> [Prompt]
Could you copy the records below exactly, leaving out any pictures?

> [Input records]
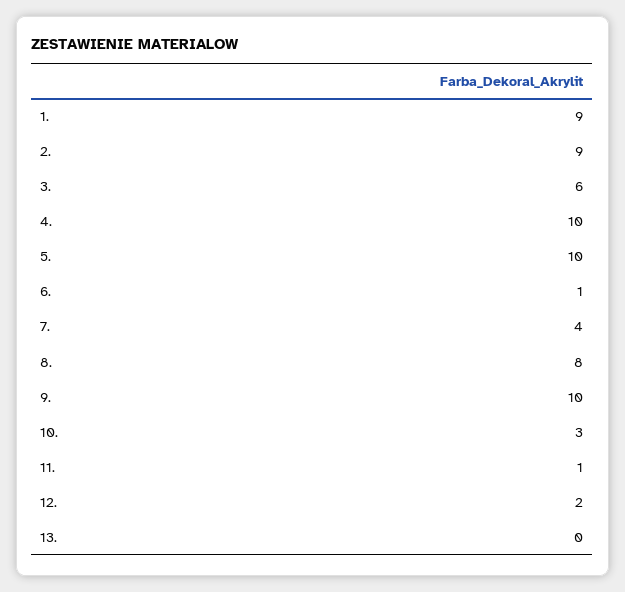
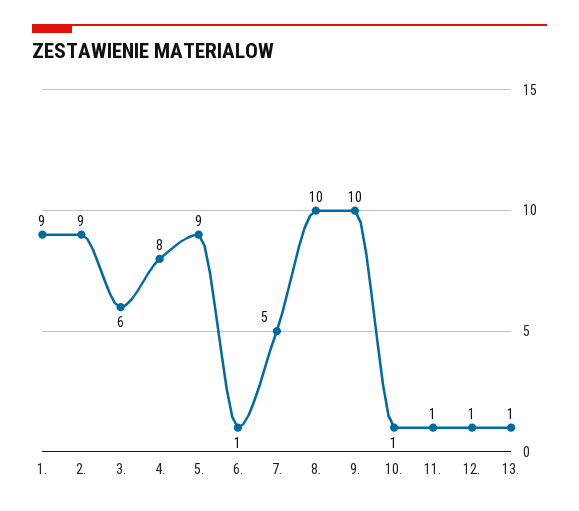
  {
    "1.": 9,
    "2.": 9,
    "3.": 6,
-   "4.": 10,
+   "4.": 8,
-   "5.": 10,
+   "5.": 9,
    "6.": 1,
-   "7.": 4,
+   "7.": 5,
-   "8.": 8,
+   "8.": 10,
    "9.": 10,
-   "10.": 3,
+   "10.": 1,
    "11.": 1,
-   "12.": 2,
+   "12.": 1,
-   "13.": 0
+   "13.": 1
  }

> [Solution for this exercise]
  {
    "1.": 9,
    "2.": 9,
    "3.": 6,
-   "4.": 10,
+   "4.": 8,
-   "5.": 10,
+   "5.": 9,
    "6.": 1,
-   "7.": 4,
+   "7.": 5,
-   "8.": 8,
+   "8.": 10,
    "9.": 10,
-   "10.": 3,
+   "10.": 1,
    "11.": 1,
-   "12.": 2,
+   "12.": 1,
-   "13.": 0
+   "13.": 1
  }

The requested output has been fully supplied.